I have no answer as to why the attempt at using a ipv6 server only starts once the ipv4 DoT sequence is completed. Hopefully someone with more unbound insight can answer this element?

For those of us with upstream servers normally operating in the 7 to 12ms range the acceptance of up to 400ms seems ridiculous. The random choice of server used does little for the client but clearly eases the load at the upstream provider. Not having an option to ask all servers and utilise the fastest compounds matters further. Only starting an ipv6 query once ipv4 has completed is another unhealthy delay. Added all together along with the additional handshakes of TCP/TLS we are left with a slow and potentially unreliable DoT capability.

The example pcap snapshot, for those that like data:

2023-05-16 at 10.24.21.png

Ref:
https://nlnetlabs.nl/documentation/unbound/info-timeout/

️

[As an aside, for Quad9 users only, the ipv6 response fqdn is shown as dns9.quad9.net, rather than dns.quad9.net as shown on the Quad9 help pages.]

stephenw10

Hmm, well I guess that explains why using IPv6 servers makes it more likely to hit this.

SteveITS

@robbiett So if you remove the IPv6 (or v4) servers from the DNS (forwarding) list that cuts the time more or less in half?

RobbieTT

@steveits said in Major DNS Bug 23.01 with Quad9 on SSL:

@robbiett So if you remove the IPv6 (or v4) servers from the DNS (forwarding) list that cuts the time more or less in half?

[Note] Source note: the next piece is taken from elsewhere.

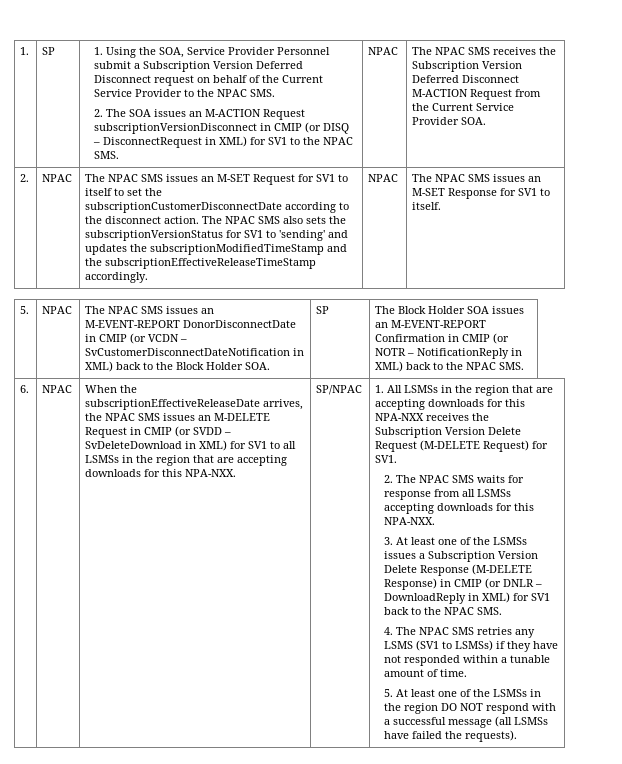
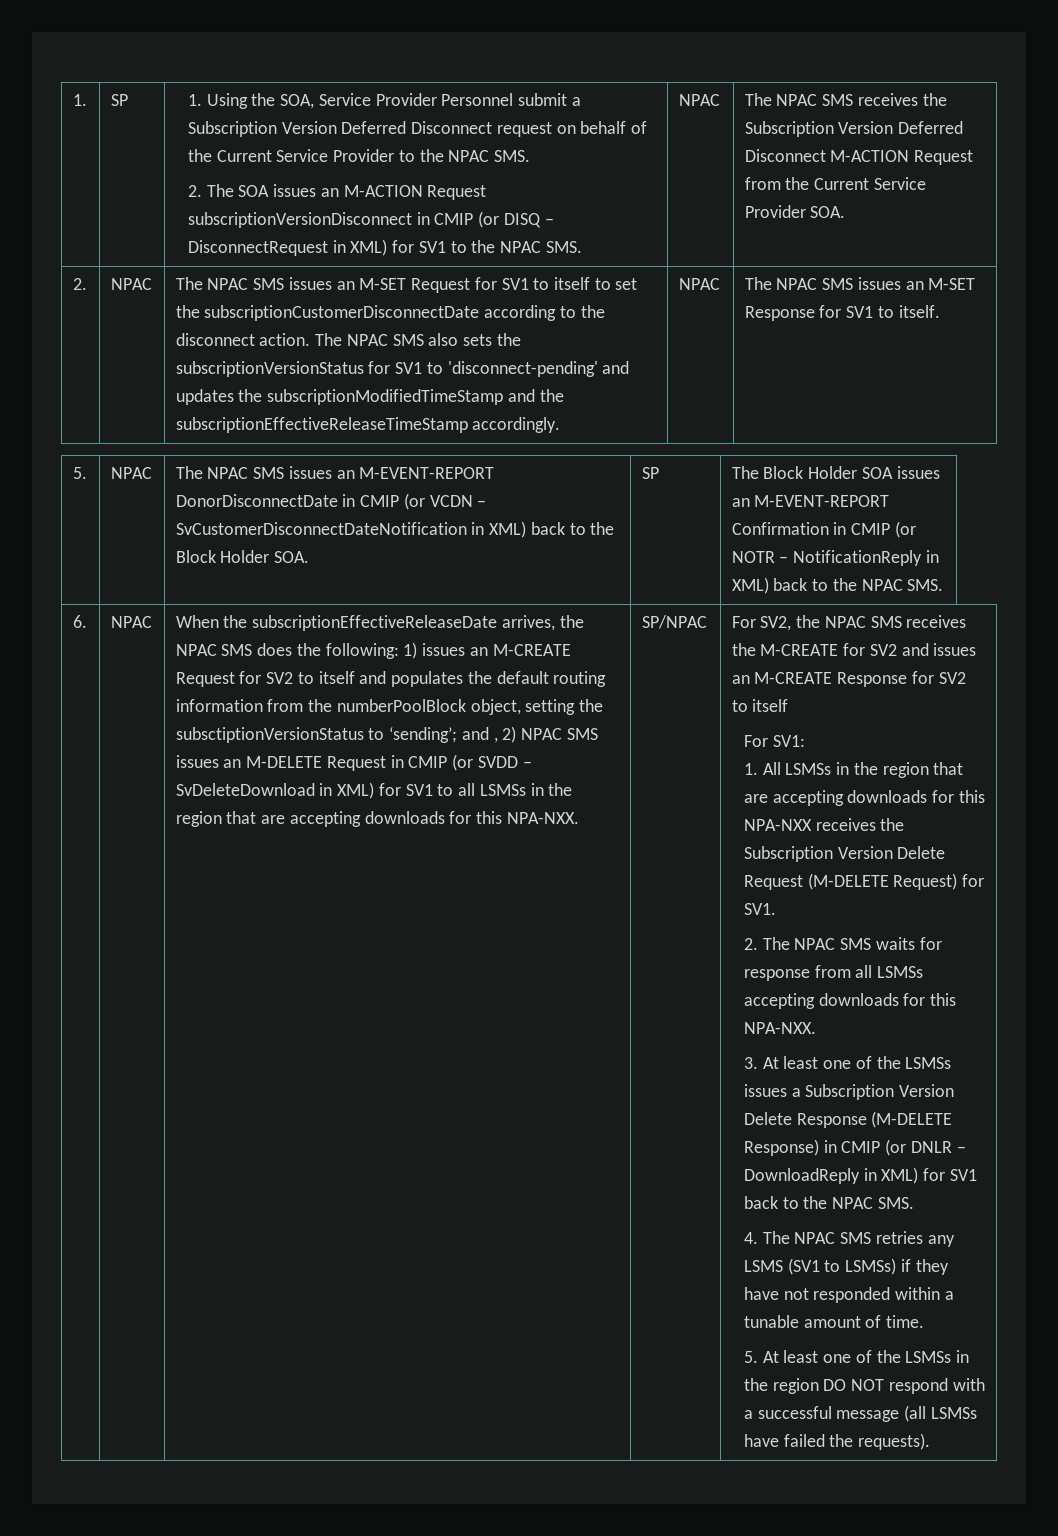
[279,230,326,241] 'sending' -> [447,361,598,377] 'disconnect-pending'
(161, 417) none -> [257,642,571,659] [175,671,607,687] [175,699,604,715] [175,726,598,743] does the following: 1) issues an M-CREATE Request for SV2 to itself and populates the default routing information from the numberPoolBlock object, setting the subsctiptionVersionStatus to ‘sending’; and , 2) NPAC SMS
(363, 390) none -> [731,615,967,631] [731,643,977,656] [731,671,966,687] [731,699,789,712] [743,735,805,747] For SV2, the NPAC SMS receives the M-CREATE for SV2 and issues an M-CREATE Response for SV2 to itself // For SV1: //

Yep, that seems to be the case.

I'd like someone else to check my work though. I think I have a bog-standard pfSense resolver setup (albeit now with the ASLR unset) but until it is peer-reviewed by someone nothing is proven.

️

RobbieTT

@stephenw10 said in Major DNS Bug 23.01 with Quad9 on SSL:

Hmm, well I guess that explains why using IPv6 servers makes it more likely to hit this.

Indeed, especially if reply latency had been compounded already. Throw in multiple near simultaneous requests, say when rendering a typical 'noisy' webpage and you probably have to be thankful that it works at all.

The man pages for unbound does have some optional parameters that may help but not currently used in the pfSense version - such as:

Fast-server-permil: <number>
Specify how many times out of 1000 to pick from the set of fastest servers. 0 turns the feature off. A value of 900 would pick from the fastest servers 90 percent of the time, and would perform normal exploration of random servers for the remaining time. When prefetch is enabled (or serve-expired), such prefetches are not sped up, because there is no one waiting for it, and it presents a good moment to perform server exploration. The fast-server-num option can be used to specify the size of the fastest servers set. The default for fast-server-permil is 0.
fast-server-num: <number>
Set the number of servers that should be used for fast server selection. Only use the fastest specified number of servers with the fast-server-permil option, that turns this on or off. The default is to use the fastest 3 servers.

I've no direct experience with these options though and I've not found anything that suggests an option to send ipv4 and ipv6 concurrently.

Still learning.

️

jimp

It would be best to split off any non-ASLR performance/tuning discussion to a new thread so this can stay relevant to the central underlying problem here.

RobbieTT

@jimp said in Major DNS Bug 23.01 with Quad9 on SSL:

It would be best to split off any non-ASLR performance/tuning discussion to a new thread so this can stay relevant to the central underlying problem here.

It's your house so happy to do whatever but my only caution is that these issues are already intertwined. ASLR became a partial fix but perhaps not the whole story on the DNS issues observed by the OP and others.

️

jimp

It's hard to know for sure since there are multiple discussions happening in this one thread. The original failures seem to be solved by disabling ASLR. Any slowness/performance issues where it's not acting as fast as you expect are not failures. If disabling ASLR is degrading performance (which is unlikely) that is still a separate discussion because it's still working, not failing to resolve.